■ **Provided text**:
# Welcome to Afghanistan.It's people and nature.



## Imperfect Ending (Apr 7, 2003)

They have nice eyes


----------



## Galandar (Dec 2, 2004)

Sad to see this country like this  They have such a great history and even untill 70-th this country was better than many other developing countries. But...
I hope they will reach to the prosperity very soon!


----------



## jennifer68 (Dec 25, 2008)

hmmmmm irresistible.....this smilings.....very cute kids !
And in a completely destroyed country! what a lesson of courage, of life, these adorable girls !


----------



## JAG2 (May 7, 2004)

Nice pictures


----------



## cesar-in (Nov 27, 2008)

thanks to show us, this country, nice faces..


----------



## Oaronuviss (Dec 11, 2002)

Nice pics.
Why was this guy banned?


----------



## TijucaRio (Oct 17, 2008)

Wow, these pics have completely changed my mind about this country, full of culture and whose paisages look realy beautiful! 
It's realy beautiful.


----------



## the spliff fairy (Oct 21, 2002)

The most famous face of Afghanistan, a refugee child snapped by a National Geographic photographer, and that would become the magazine's most famous cover. At the time he hadn't actually noticed the brilliance of the girl's eyes, so common are the colour, but only later looking through his snaps he noticed the green background and the intensity of her look:









http://data.whicdn.com


----------



## the spliff fairy (Oct 21, 2002)

Afghanistan is a typically diverse place in Asia, the ethnic map:


----------



## samuel89 (Aug 4, 2008)

^^:nuts::nuts::nuts:FANTASTIC:nuts::nuts::nuts::nuts:


----------



## Pivra (Nov 20, 2007)

what is it with a poster of an exotic child with dry booger above her lips lol


----------



## Marsupilami (May 8, 2005)

very good looking people...


----------



## ZOHAR (Jul 16, 2005)

thanx for the pics
please more


----------



## anakngpasig (Jul 29, 2005)

what a bunch
of beautiful
people!


----------



## cesar-in (Nov 27, 2008)

nice travel...


----------



## iambic peremeter (Jan 22, 2009)

they look like zoombies or ghosts


----------



## Pakia (Jun 29, 2006)

■ **Provided data**:
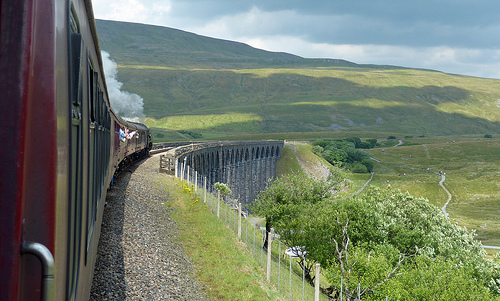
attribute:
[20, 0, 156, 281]
train — red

■ **Using the information**:
1. In the Afghanistan forum thread, which usernames have a header date in 2008? Give each name once.
2. Write the next part of the Afghanistan forum thread, starting after its final line.
These lines come from a separate source and are unrelated to the Afghanistan forum thread.

■ **Task results**:
1.
- jennifer68
- cesar-in
- TijucaRio
- samuel89

2.
*Rare Snow Leopards in Afghanistan's Wakhan corridor*

Pics from - from 2009 to 2011

MYFOXNY.COM - A surprisingly healthy population of rare snow leopards is living in mountainous areas of northeastern Afghanistan, according to a new study by The Wildlife Conservation Society (WCS).

The leopards were caught by remote cameras placed at 16 different locations throughout Afghanistan's Wakhan Corridor. It was the first ever camera trap sighting of snow leopards in the country.


----------



## capricorn2000 (Nov 30, 2006)

personally, I consider Afghans as one of the most good looking people in the world.
I had one Afghan co-worker in Riyadh and I just amaze at his multi colored eyes 
like there's a circle of blue then green and gray with a little pale brown too.


----------



## manon (Jan 8, 2011)

beautiful people thanks for the photos


----------



## DanielFigFoz (Mar 10, 2007)

Beautiful country, shame that its in such a state, but hopefully it'll get much better soon


----------



## balthazar (Jul 19, 2007)

Pakia said:


> Pics from - from 2009 to 2011
> 
> MYFOXNY.COM - A surprisingly healthy population of rare snow leopards is living in mountainous areas of northeastern Afghanistan, according to a new study by The Wildlife Conservation Society (WCS).
> 
> The leopards were caught by remote cameras placed at 16 different locations throughout Afghanistan's Wakhan Corridor. It was the first ever camera trap sighting of snow leopards in the country.


nice cat


----------



## Xchang (Aug 1, 2011)

I am amazed how beautiful afghans look, i am shocked they are so near india (geographically)

Typical indians look nothing like afghans, unless you are counting the extreme northern indians like kashmiries 
this is how most indians look, very different from afghans:


----------



## Xchang (Aug 1, 2011)

^ afghans seem to be a mix of more european/middle eastern and some asian aswell


----------



## jan123febmar (Aug 1, 2011)

....


----------



## Xchang (Aug 1, 2011)

^ i didn't say who is beautiful or not, i said i am amazed by the huge difference between the two people


----------



## India101 (Jul 22, 2008)

Xchang said:


> I am amazed how beautiful afghans look, i am shocked they are so near india


Well proud arabian, those South Indians who live 3,000km away from Afghanistan obviously wouldn't be as beautiful as the Afghan people :|

And we must stop posting pictures of Indian people, only beautiful Afghan people.


----------



## jan123febmar (Aug 1, 2011)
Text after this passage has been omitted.